Some of the symptoms of a gluten intolerance according to Healthline are:
- Behavioral Changes such as depression, ADHD, and brain fog
- Weight Loss
- Muscle Cramps
- Joint Pain
- Skin Inflammation or Rash
- Digestive Issues such as bloating or diarrhea
- Headaches or Migraines
Where Can Gluten Be Found?
Gluten is primarily found in wheat, barley, and rye, as well as their byproducts.
Any product with one of these ingredients will likely trigger your gluten intolerance.
This includes foods with white flour, which is just wheat that’s been stripped of its nutritional value.
When you’re grocery shopping, be extra careful about this because these ingredients aren’t always mentioned in the ingredients list.
Always check the ingredients list and the allergen list on your food labels for gluten.
Is Rice Gluten-Free?
Yes, all types of rice are naturally gluten-free according to Beyond Celiac.
Let us break that down for you as there are many types of rice.
Is white rice gluten-free? Yes.
Is brown rice gluten-free? Yes.
Is wild rice gluten-free? Yes.
Is jasmine rice gluten-free? Yes.
So if you’re buying plain white, brown, jasmine, or wild rice, you don’t need to worry about it containing gluten.
Just make sure the rice is not mixed with any other wheat product first. This will help you avoid any cross-contamination.
Also, it is important to note that harvesting, processing or manufacturing rice can be in contact with both gluten and non-gluten grains if they are produced in the same facility.
If any of your rice product was processed with any other grains then there’s a large possibility of cross-contamination. And if you aren’t sure if this is the case, then get in touch with the manufacturer to learn more about this.
Be sure to ALWAYS check your carb labels for any cross-contamination.
Are There Other Gluten-Free Carbs Besides Rice?
And the answer to that question is yes!
There are other lesser-known grains that are gluten-free as well.
Here is a list of gluten-free carbs that you can add to your daily diet:
- Amaranth: Healthline says the following about it: “classified as a pseudocereal, meaning that it’s not technically a cereal grain like wheat or oats, but it shares a comparable set of nutrients and is used in similar ways. Its earthy, nutty flavor works well in a variety of dishes.”

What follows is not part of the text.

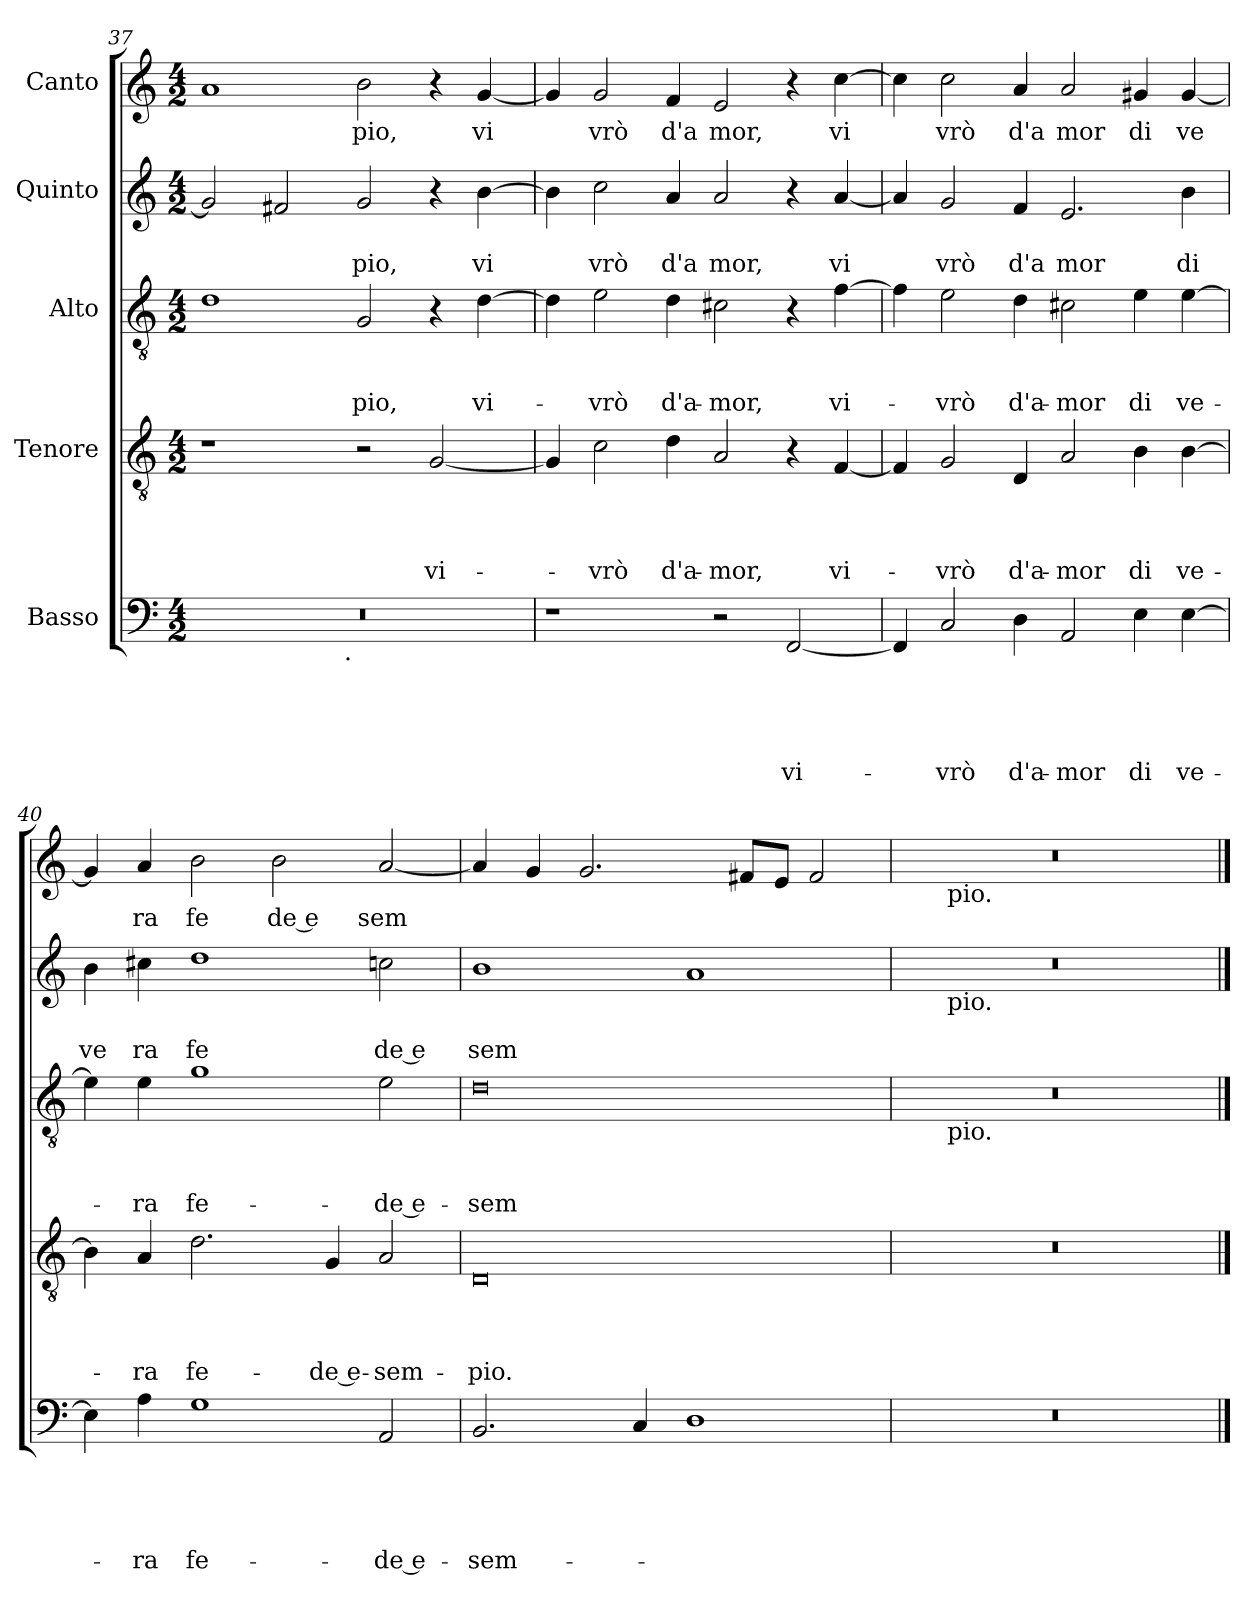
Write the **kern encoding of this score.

- Buckwheat: Is not a grain, but it is easy to prepare and is an inexpensive seed that you can add to trail mix or pilaf.
- Millet: A staple food from various diets worldwide and is often eaten as porridge or oatmeal.
- Oats: Be sure that the oats that you purchase are gluten-free. This is an option that not a lot of people know about.
- Sorghum: It is a popular sweetening syrup, but is now used as a flour or grain. We commonly know it as cornmeal.
- Teff: A fine grain from Africa that is now being used as a flour to make traditional bread. Look for it in your flour section.
- Quinoa: A grain crop that contains all essential amino acids. It is now being used in many popular plant-based dishes.
These grains and seeds are great carb alternatives to traditional wheat, rye, and barley. They can provide a great variety to meals and dishes.
Also, each of these seeds and flours provide its own nutritional value and health benefits which is a win-win situation for you.
Gluten is everywhere and can be hard to avoid at times. However, eating gluten-free is possible! It is a myth that carbs are full of gluten. Remember to add carbs to your meals to help you stay fuller longer and to help give you the energy that you need to get through your day.